Exercise details ▸ Revise all of the data below so that every "3D bounding box" becomes "oriented 3D box", with nothing else altered. Leave the pictures out of your answer.

*** Opening Material for the task ***

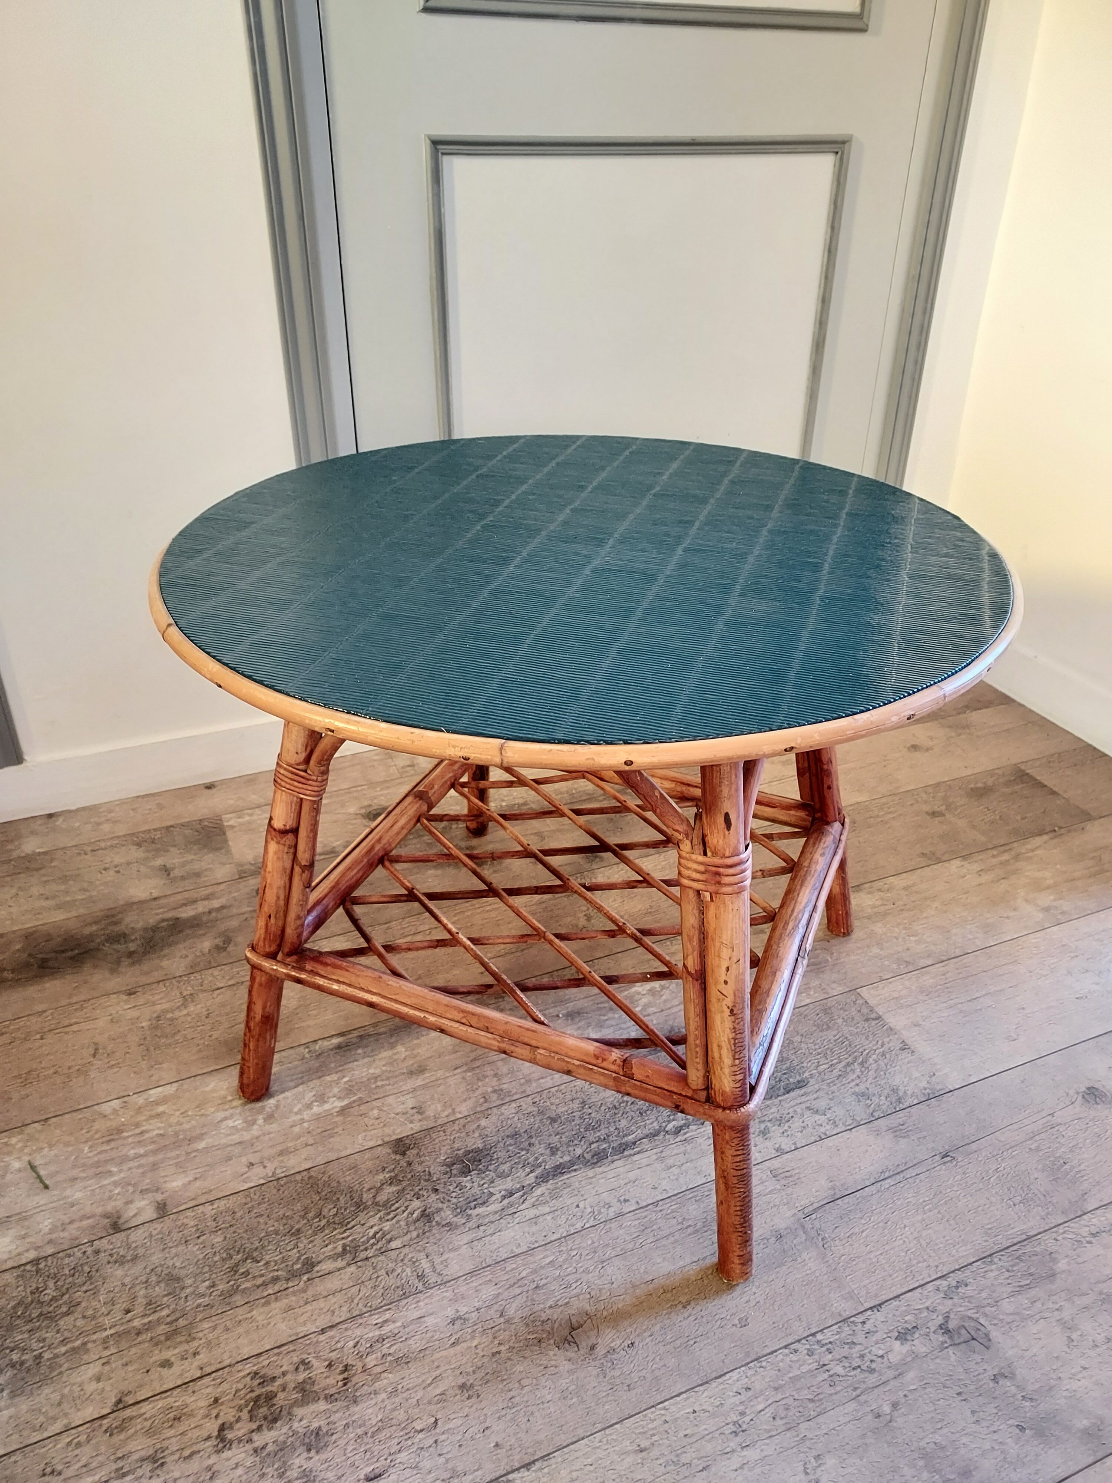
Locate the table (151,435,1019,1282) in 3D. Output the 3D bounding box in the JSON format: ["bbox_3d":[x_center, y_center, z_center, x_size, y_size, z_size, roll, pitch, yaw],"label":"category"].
[{"bbox_3d":[0.021,0.057,1.017,0.709,0.541,0.709,13,33,19],"label":"table"}]

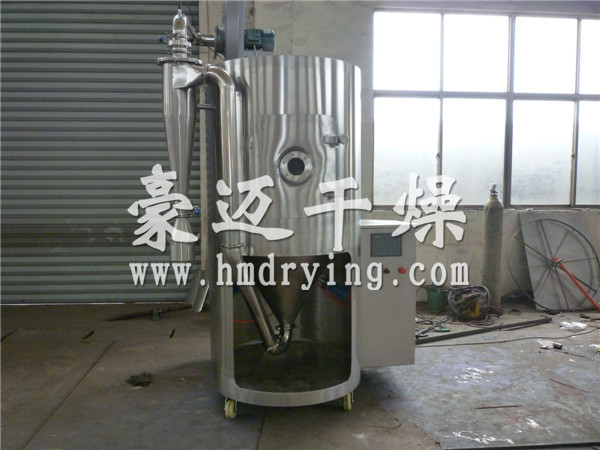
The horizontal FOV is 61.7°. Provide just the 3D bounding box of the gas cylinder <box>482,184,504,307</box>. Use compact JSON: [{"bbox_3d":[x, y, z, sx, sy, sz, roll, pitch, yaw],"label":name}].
[{"bbox_3d":[2.346,0.244,6.100,0.220,1.470,0.220,2,5,21],"label":"gas cylinder"}]

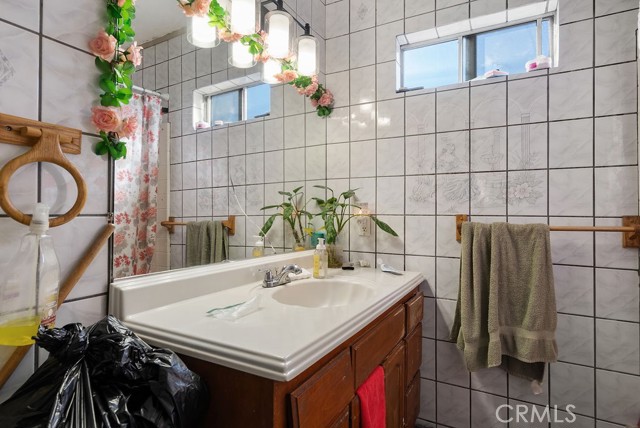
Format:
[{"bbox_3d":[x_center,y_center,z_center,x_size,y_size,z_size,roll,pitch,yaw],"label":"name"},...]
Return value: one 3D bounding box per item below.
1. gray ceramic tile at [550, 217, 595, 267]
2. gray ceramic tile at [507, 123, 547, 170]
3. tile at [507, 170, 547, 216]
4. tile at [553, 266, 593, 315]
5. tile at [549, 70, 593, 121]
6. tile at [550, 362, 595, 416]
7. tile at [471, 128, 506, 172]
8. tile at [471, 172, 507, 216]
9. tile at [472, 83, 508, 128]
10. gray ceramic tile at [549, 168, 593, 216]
[{"bbox_3d":[1.075,0.116,1.373,0.152,0.204,0.010,0,-1,27],"label":"gray ceramic tile"},{"bbox_3d":[0.933,-0.301,1.440,0.152,0.204,0.010,0,0,29],"label":"gray ceramic tile"},{"bbox_3d":[0.937,-0.093,1.445,0.152,0.204,0.010,0,-1,27],"label":"tile"},{"bbox_3d":[1.074,0.323,1.371,0.152,0.204,0.010,0,-1,27],"label":"tile"},{"bbox_3d":[1.079,-0.509,1.379,0.152,0.204,0.010,0,-1,27],"label":"tile"},{"bbox_3d":[1.069,0.740,1.365,0.152,0.204,0.010,0,0,29],"label":"tile"},{"bbox_3d":[0.779,-0.298,1.483,0.150,0.201,0.010,0,-1,27],"label":"tile"},{"bbox_3d":[0.778,-0.095,1.481,0.150,0.201,0.010,0,-1,27],"label":"tile"},{"bbox_3d":[0.800,-0.510,1.519,0.152,0.204,0.010,0,-1,27],"label":"tile"},{"bbox_3d":[1.070,-0.093,1.365,0.152,0.204,0.010,0,0,29],"label":"gray ceramic tile"}]

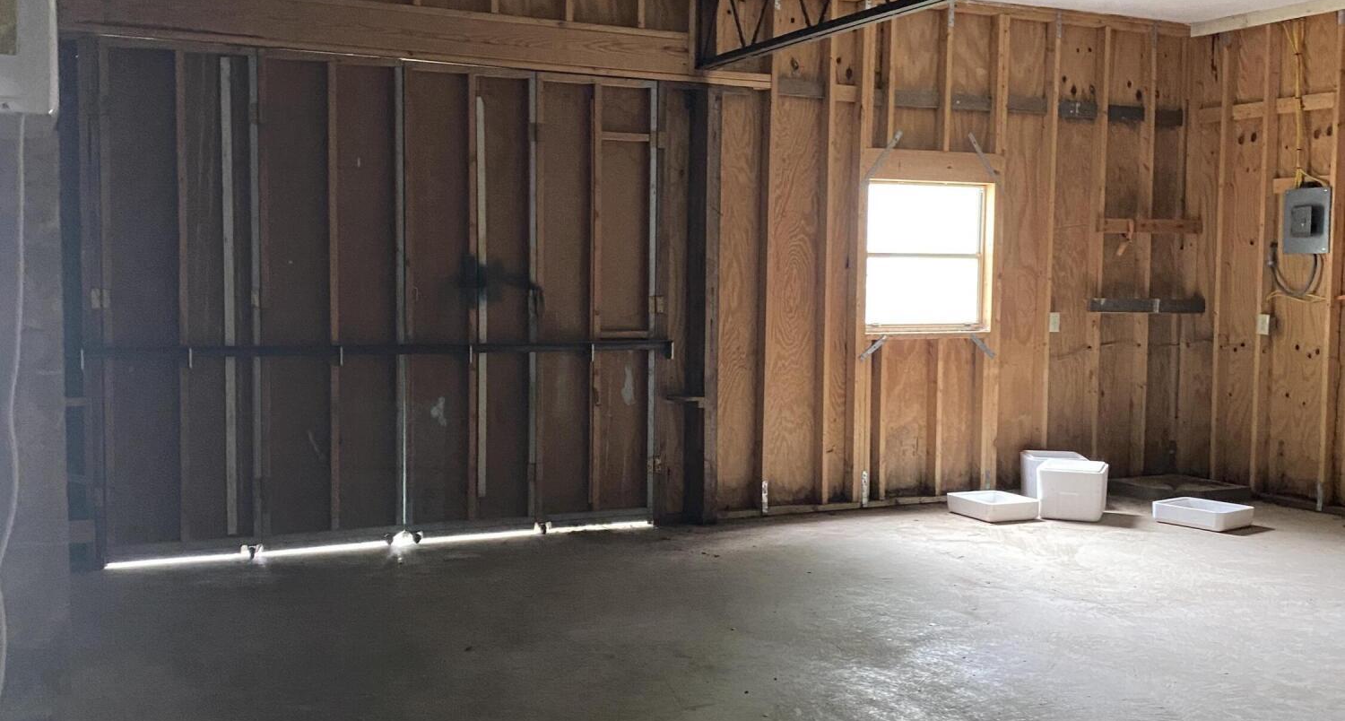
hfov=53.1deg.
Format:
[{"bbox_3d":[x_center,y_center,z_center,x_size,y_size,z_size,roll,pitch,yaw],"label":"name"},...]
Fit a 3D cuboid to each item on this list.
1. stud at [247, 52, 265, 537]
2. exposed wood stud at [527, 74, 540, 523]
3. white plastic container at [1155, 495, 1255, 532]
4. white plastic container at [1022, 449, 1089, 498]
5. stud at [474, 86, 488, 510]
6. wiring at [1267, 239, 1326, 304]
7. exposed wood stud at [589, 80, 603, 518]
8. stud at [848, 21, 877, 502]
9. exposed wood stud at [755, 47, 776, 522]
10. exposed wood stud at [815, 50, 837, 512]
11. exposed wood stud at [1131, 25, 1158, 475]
[{"bbox_3d":[-1.993,-0.299,6.428,0.038,2.297,0.089,-2,4,-27],"label":"stud"},{"bbox_3d":[-0.729,-0.312,7.113,0.040,2.345,0.089,-1,5,-26],"label":"exposed wood stud"},{"bbox_3d":[2.981,0.863,7.558,0.330,0.102,0.405,-3,5,-36],"label":"white plastic container"},{"bbox_3d":[2.359,0.718,8.339,0.350,0.285,0.360,1,4,1],"label":"white plastic container"},{"bbox_3d":[-0.993,-0.315,6.931,0.040,2.086,0.070,-2,4,-27],"label":"stud"},{"bbox_3d":[3.817,-0.548,8.255,0.080,0.390,0.380,-1,5,-26],"label":"wiring"},{"bbox_3d":[-0.418,-0.328,7.219,0.038,2.283,0.089,-2,4,-27],"label":"exposed wood stud"},{"bbox_3d":[1.125,-0.635,7.989,0.089,2.968,0.089,-1,4,-26],"label":"stud"},{"bbox_3d":[0.550,-0.618,7.692,0.040,2.945,0.089,-1,5,-26],"label":"exposed wood stud"},{"bbox_3d":[0.901,-0.637,7.880,0.038,2.954,0.089,-1,4,-26],"label":"exposed wood stud"},{"bbox_3d":[3.133,-0.689,8.965,0.038,2.940,0.089,-2,4,-27],"label":"exposed wood stud"}]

*** Closing Material for the task ***

Solved problem ▸
Locate the table (151,435,1019,1282) in 3D. Output the oriented 3D box in the JSON format: ["bbox_3d":[x_center, y_center, z_center, x_size, y_size, z_size, roll, pitch, yaw],"label":"category"].
[{"bbox_3d":[0.021,0.057,1.017,0.709,0.541,0.709,13,33,19],"label":"table"}]

The horizontal FOV is 61.7°. Provide just the oriented 3D box of the gas cylinder <box>482,184,504,307</box>. Use compact JSON: [{"bbox_3d":[x, y, z, sx, sy, sz, roll, pitch, yaw],"label":name}].
[{"bbox_3d":[2.346,0.244,6.100,0.220,1.470,0.220,2,5,21],"label":"gas cylinder"}]

Format:
[{"bbox_3d":[x_center,y_center,z_center,x_size,y_size,z_size,roll,pitch,yaw],"label":"name"},...]
Return value: one oriented 3D box per item below.
1. gray ceramic tile at [550, 217, 595, 267]
2. gray ceramic tile at [507, 123, 547, 170]
3. tile at [507, 170, 547, 216]
4. tile at [553, 266, 593, 315]
5. tile at [549, 70, 593, 121]
6. tile at [550, 362, 595, 416]
7. tile at [471, 128, 506, 172]
8. tile at [471, 172, 507, 216]
9. tile at [472, 83, 508, 128]
10. gray ceramic tile at [549, 168, 593, 216]
[{"bbox_3d":[1.075,0.116,1.373,0.152,0.204,0.010,0,-1,27],"label":"gray ceramic tile"},{"bbox_3d":[0.933,-0.301,1.440,0.152,0.204,0.010,0,0,29],"label":"gray ceramic tile"},{"bbox_3d":[0.937,-0.093,1.445,0.152,0.204,0.010,0,-1,27],"label":"tile"},{"bbox_3d":[1.074,0.323,1.371,0.152,0.204,0.010,0,-1,27],"label":"tile"},{"bbox_3d":[1.079,-0.509,1.379,0.152,0.204,0.010,0,-1,27],"label":"tile"},{"bbox_3d":[1.069,0.740,1.365,0.152,0.204,0.010,0,0,29],"label":"tile"},{"bbox_3d":[0.779,-0.298,1.483,0.150,0.201,0.010,0,-1,27],"label":"tile"},{"bbox_3d":[0.778,-0.095,1.481,0.150,0.201,0.010,0,-1,27],"label":"tile"},{"bbox_3d":[0.800,-0.510,1.519,0.152,0.204,0.010,0,-1,27],"label":"tile"},{"bbox_3d":[1.070,-0.093,1.365,0.152,0.204,0.010,0,0,29],"label":"gray ceramic tile"}]

hfov=53.1deg.
Format:
[{"bbox_3d":[x_center,y_center,z_center,x_size,y_size,z_size,roll,pitch,yaw],"label":"name"},...]
Fit a 3D cuboid to each item on this list.
1. stud at [247, 52, 265, 537]
2. exposed wood stud at [527, 74, 540, 523]
3. white plastic container at [1155, 495, 1255, 532]
4. white plastic container at [1022, 449, 1089, 498]
5. stud at [474, 86, 488, 510]
6. wiring at [1267, 239, 1326, 304]
7. exposed wood stud at [589, 80, 603, 518]
8. stud at [848, 21, 877, 502]
9. exposed wood stud at [755, 47, 776, 522]
10. exposed wood stud at [815, 50, 837, 512]
11. exposed wood stud at [1131, 25, 1158, 475]
[{"bbox_3d":[-1.993,-0.299,6.428,0.038,2.297,0.089,-2,4,-27],"label":"stud"},{"bbox_3d":[-0.729,-0.312,7.113,0.040,2.345,0.089,-1,5,-26],"label":"exposed wood stud"},{"bbox_3d":[2.981,0.863,7.558,0.330,0.102,0.405,-3,5,-36],"label":"white plastic container"},{"bbox_3d":[2.359,0.718,8.339,0.350,0.285,0.360,1,4,1],"label":"white plastic container"},{"bbox_3d":[-0.993,-0.315,6.931,0.040,2.086,0.070,-2,4,-27],"label":"stud"},{"bbox_3d":[3.817,-0.548,8.255,0.080,0.390,0.380,-1,5,-26],"label":"wiring"},{"bbox_3d":[-0.418,-0.328,7.219,0.038,2.283,0.089,-2,4,-27],"label":"exposed wood stud"},{"bbox_3d":[1.125,-0.635,7.989,0.089,2.968,0.089,-1,4,-26],"label":"stud"},{"bbox_3d":[0.550,-0.618,7.692,0.040,2.945,0.089,-1,5,-26],"label":"exposed wood stud"},{"bbox_3d":[0.901,-0.637,7.880,0.038,2.954,0.089,-1,4,-26],"label":"exposed wood stud"},{"bbox_3d":[3.133,-0.689,8.965,0.038,2.940,0.089,-2,4,-27],"label":"exposed wood stud"}]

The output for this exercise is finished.